Wachstumslok mit wenig Dampf Chinas Industrie schrumpft

1317360576.jpg6271618369941013477.jpg

Schlechte Nachrichten kurz vor dem chinesischen Nationalfeiertag.

(Foto: AP)

Bekommt die Weltwirtschaft neben der Finanzkrise ein weiteres ernsthaftes Problem? Die chinesische Industrie verzeichnet im September unbefriedigende Daten. Die Zahlen geben der Befürchtung neue Nahrung, dass sich auch die Wirtschaft in der langjährigen Wachstumslokomotive abschwächen könnte.

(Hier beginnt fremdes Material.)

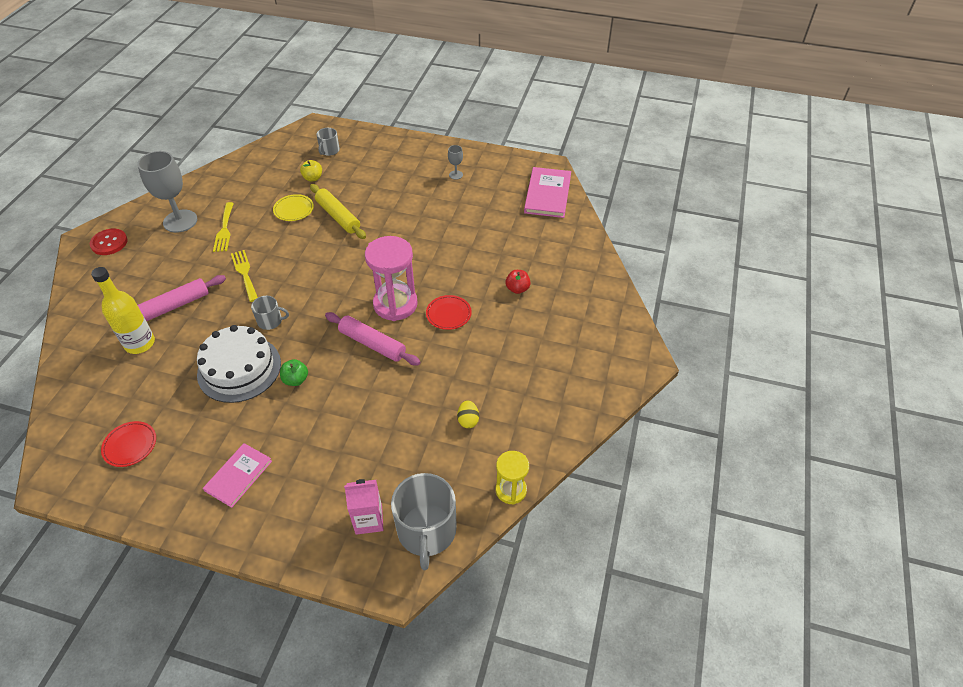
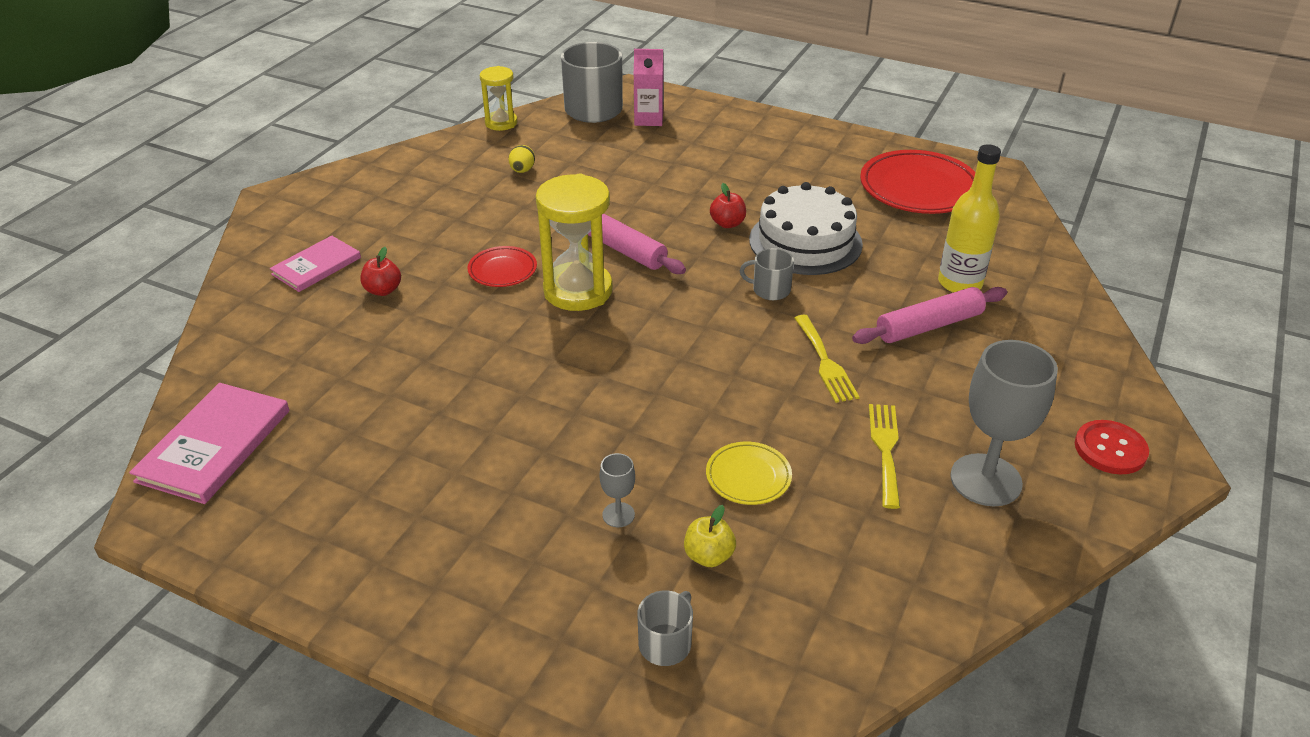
camera: 170 degrees left, 10 degrees down
red plate [101,421,156,467] -> red plate [860,150,975,214], size x1.91
pink book [203,443,272,508] -> pink book moved to [270,235,361,292]
green apple [280,359,308,386] -> red apple [710,183,746,228]
yellow rolling pin [310,184,366,239] -> none
pink hourglass [365,236,418,321] -> yellow hourglass [536,174,613,311]
grey goblet [448,145,463,180] -> grey goblet moved to [600,453,635,527]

Die chinesische Industrie bekommt weiter die Abkühlung der Wirtschaft weltweit zu spüren. Im September schrumpften die Geschäfte des Sektors den dritten Monat in Folge, wie aus dem Einkaufsmanagerindex der Großbank HSBC hervorging.

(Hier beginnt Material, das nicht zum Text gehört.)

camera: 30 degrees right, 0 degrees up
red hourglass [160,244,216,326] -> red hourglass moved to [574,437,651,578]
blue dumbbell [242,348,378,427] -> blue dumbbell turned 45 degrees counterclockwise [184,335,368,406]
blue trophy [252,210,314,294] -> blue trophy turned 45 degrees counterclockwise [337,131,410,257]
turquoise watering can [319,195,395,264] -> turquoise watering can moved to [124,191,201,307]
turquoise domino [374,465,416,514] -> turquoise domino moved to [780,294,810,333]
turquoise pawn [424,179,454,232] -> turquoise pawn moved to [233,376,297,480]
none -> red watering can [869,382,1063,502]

Das Barometer verharrte auf dem August-Stand von 49,9 Punkten und verfehlte damit erneut knapp die Wachstumsschwelle von 50 Zählern. Werte unter 50 deuten in der Regel auf eine schrumpfende Wirtschaft hin. Die Zahlen geben der Befürchtung neue Nahrung, dass sich auch Chinas Wirtschaft abschwächen und dem Abwärtstrend in Europa und den USA weniger als bisher entgegensetzen könnte. Die Volksrepublik war in den vergangen Jahren Wachstumslokomotive der Weltwirtschaft.

Umfangreichere Importe

Der Handelsüberschuss der zweitgrößten Volkswirtschaft der Welt sank in der ersten Jahreshälfte um fast ein Drittel auf 87,8 Milliarden US-Dollar. Die Quote beläuft sich nunmehr auf 2,8 Prozent des Bruttoinlandsprodukts, wie aus amtlichen Statistiken in Peking hervorging. Im ersten Quartal waren es noch 3,5 Prozent.

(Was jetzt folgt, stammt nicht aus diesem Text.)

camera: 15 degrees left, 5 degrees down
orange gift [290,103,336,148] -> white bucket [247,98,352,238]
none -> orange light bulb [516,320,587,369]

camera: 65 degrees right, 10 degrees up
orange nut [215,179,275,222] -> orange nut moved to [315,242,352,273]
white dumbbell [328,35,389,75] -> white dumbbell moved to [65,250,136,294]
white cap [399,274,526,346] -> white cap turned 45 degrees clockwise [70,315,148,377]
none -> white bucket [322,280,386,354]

Ausgelöst wurde diese Entwicklung durch umfangreichere Importe. China steht seit längerem in der Kritik vor allem der USA, mit einem niedrigen Kurs der Landeswährung Yuan die eigenen Exporte zu stützen und so das Ungleichgewicht im Welthandel zu verschärfen.

Die Volksrepublik China hält weltweit die größten ausländischen Währungsreserven. Im Juni waren es 3,2 Billionen Dollar. Diese Vorräte verringerten sich im zweiten Quartal um 9,8 Milliarden Dollar. Hintergrund sind Währungsschwankungen und Wertberichtigungen, die die Reserven schon in den ersten drei Monaten um 59,4 Milliarden Dollar zusammenschmelzen ließen.